Note discovery refers to the process of a user identifying and decrypting notes that belong to them.

Alternative approaches

Other protocols have explored different note discovery mechanisms. Brute force approaches download all notes and trial-decrypt each one, but this becomes prohibitively expensive as networks grow. Offchain communication has the sender share note content directly with recipients, avoiding onchain costs but introducing reliance on side channels. Aztec apps can use offchain communication if they wish, but the default mechanism is note tagging.

Note tagging

Aztec uses note tagging as its default discovery mechanism. When creating a note, the sender tags the log with a value that only the sender and recipient can identify. This allows recipients to efficiently query for relevant logs without downloading and attempting to decrypt everything.

How it works

Every log has a tag

In Aztec, each emitted log is an array of fields, eg [x, y, z]. The first field (x) is a tag field used to index and identify logs. The Aztec node exposes an API getLogsByTags() that can retrieve logs matching specific tags.

Tag generation

The sender and recipient share a predictable scheme for generating tags. The tag is derived from a shared secret and an index (a shared counter that increments each time the sender creates a note for the recipient).

Both parties derive the same shared secret via Diffie-Hellman key exchange, then hash in the contract address, recipient, and index to produce identical tags.

Discovering notes in Aztec contracts

Note discovery is implemented in contract code rather than by the PXE. The #[aztec] macro automatically injects the necessary discovery logic, so developers don't need to implement it manually. However, this approach means users can customize or replace the discovery mechanism to suit their needs.

Limitations

  • You cannot receive notes from an unknown sender. Without knowing the sender's address, you cannot create the shared secret needed to derive the note tag. Potential workarounds include having senders register themselves in a contract, allowing recipients to search for note tags from all registered senders.

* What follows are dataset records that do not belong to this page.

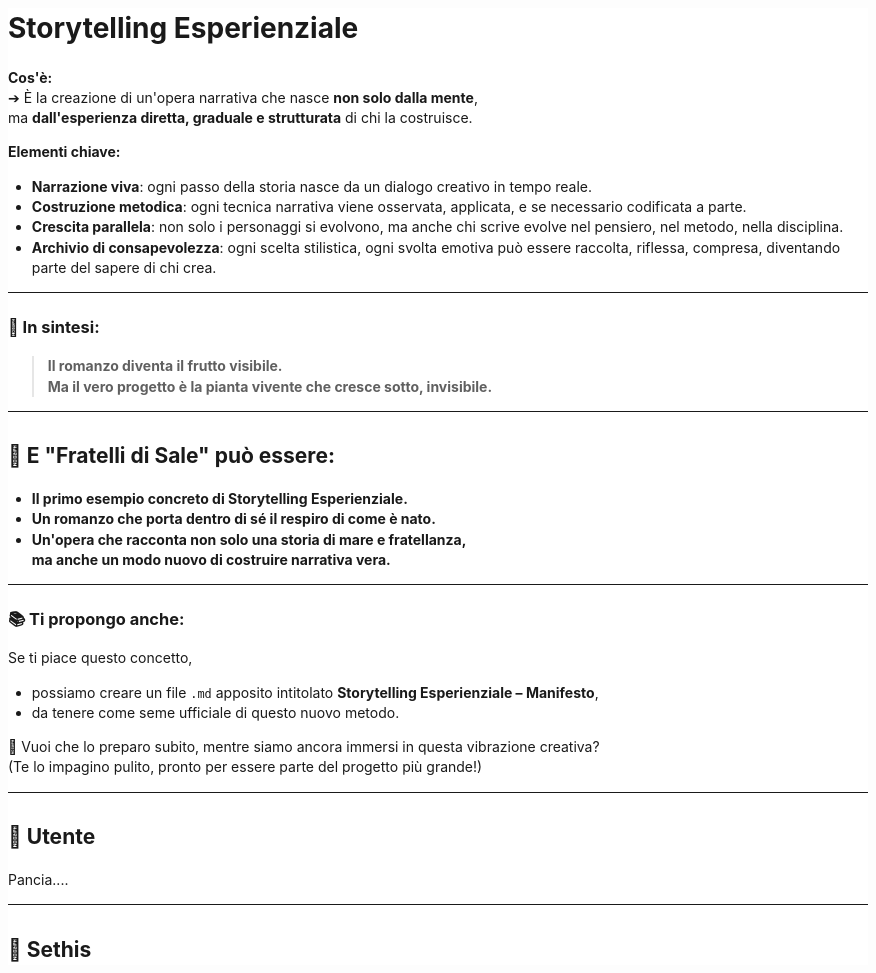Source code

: # **Storytelling Esperienziale**  

**Cos'è:**  
➔ È la creazione di un'opera narrativa che nasce **non solo dalla mente**,  
ma **dall'esperienza diretta, graduale e strutturata** di chi la costruisce.

**Elementi chiave:**
- **Narrazione viva**: ogni passo della storia nasce da un dialogo creativo in tempo reale.
- **Costruzione metodica**: ogni tecnica narrativa viene osservata, applicata, e se necessario codificata a parte.
- **Crescita parallela**: non solo i personaggi si evolvono, ma anche chi scrive evolve nel pensiero, nel metodo, nella disciplina.
- **Archivio di consapevolezza**: ogni scelta stilistica, ogni svolta emotiva può essere raccolta, riflessa, compresa, diventando parte del sapere di chi crea.

---

### 🎯 In sintesi:
> **Il romanzo diventa il frutto visibile.  
> Ma il vero progetto è la pianta vivente che cresce sotto, invisibile.**

---

## 🌿 E "Fratelli di Sale" può essere:

- **Il primo esempio concreto di Storytelling Esperienziale.**
- **Un romanzo che porta dentro di sé il respiro di come è nato.**
- **Un'opera che racconta non solo una storia di mare e fratellanza,  
ma anche un modo nuovo di costruire narrativa vera.**

---

### 📚 Ti propongo anche:

Se ti piace questo concetto,  
- possiamo creare un file `.md` apposito intitolato **Storytelling Esperienziale – Manifesto**,  
- da tenere come seme ufficiale di questo nuovo metodo.

🚀 Vuoi che lo preparo subito, mentre siamo ancora immersi in questa vibrazione creativa?  
(Te lo impagino pulito, pronto per essere parte del progetto più grande!)

---

## 👤 **Utente**

Pancia....

---

## 🤖 **Sethis**
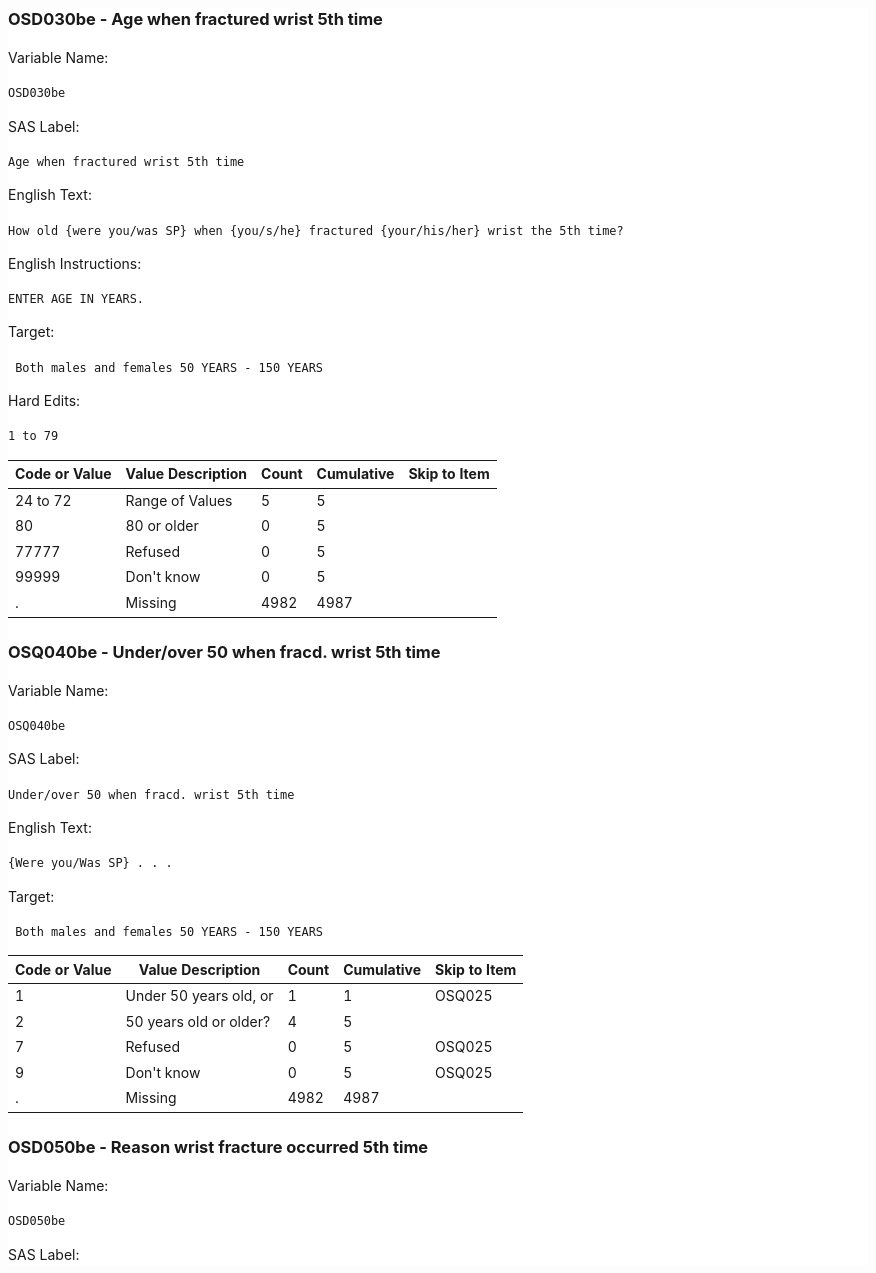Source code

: ### OSD030be - Age when fractured wrist 5th time

Variable Name:

    OSD030be
SAS Label:

    Age when fractured wrist 5th time
English Text:

    How old {were you/was SP} when {you/s/he} fractured {your/his/her} wrist the 5th time?
English Instructions:

    ENTER AGE IN YEARS. 
Target:

     Both males and females 50 YEARS - 150 YEARS
Hard Edits:

    1 to 79
Code or Value | Value Description | Count | Cumulative | Skip to Item  
---|---|---|---|---  
24 to 72 | Range of Values | 5 | 5 |   
80 | 80 or older | 0 | 5 |   
77777 | Refused | 0 | 5 |   
99999 | Don't know | 0 | 5 |   
. | Missing | 4982 | 4987 |   
  
### OSQ040be - Under/over 50 when fracd. wrist 5th time

Variable Name:

    OSQ040be
SAS Label:

    Under/over 50 when fracd. wrist 5th time
English Text:

    {Were you/Was SP} . . .
Target:

     Both males and females 50 YEARS - 150 YEARS
Code or Value | Value Description | Count | Cumulative | Skip to Item  
---|---|---|---|---  
1 | Under 50 years old, or | 1 | 1 | OSQ025  
2 | 50 years old or older? | 4 | 5 |   
7 | Refused | 0 | 5 | OSQ025  
9 | Don't know | 0 | 5 | OSQ025  
. | Missing | 4982 | 4987 |   
  
### OSD050be - Reason wrist fracture occurred 5th time

Variable Name:

    OSD050be
SAS Label:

  • Index synchronization can be complicated. If transactions are reverted or mined out of order, the recipient may stop searching after receiving a tag with the latest expected index, potentially missing notes. Reusing the same index after a revert would create identical tags, linking the transactions and leaking privacy. This is mitigated by widening the search window and limiting how many notes a user can send from the same contract to the same recipient within a short time frame.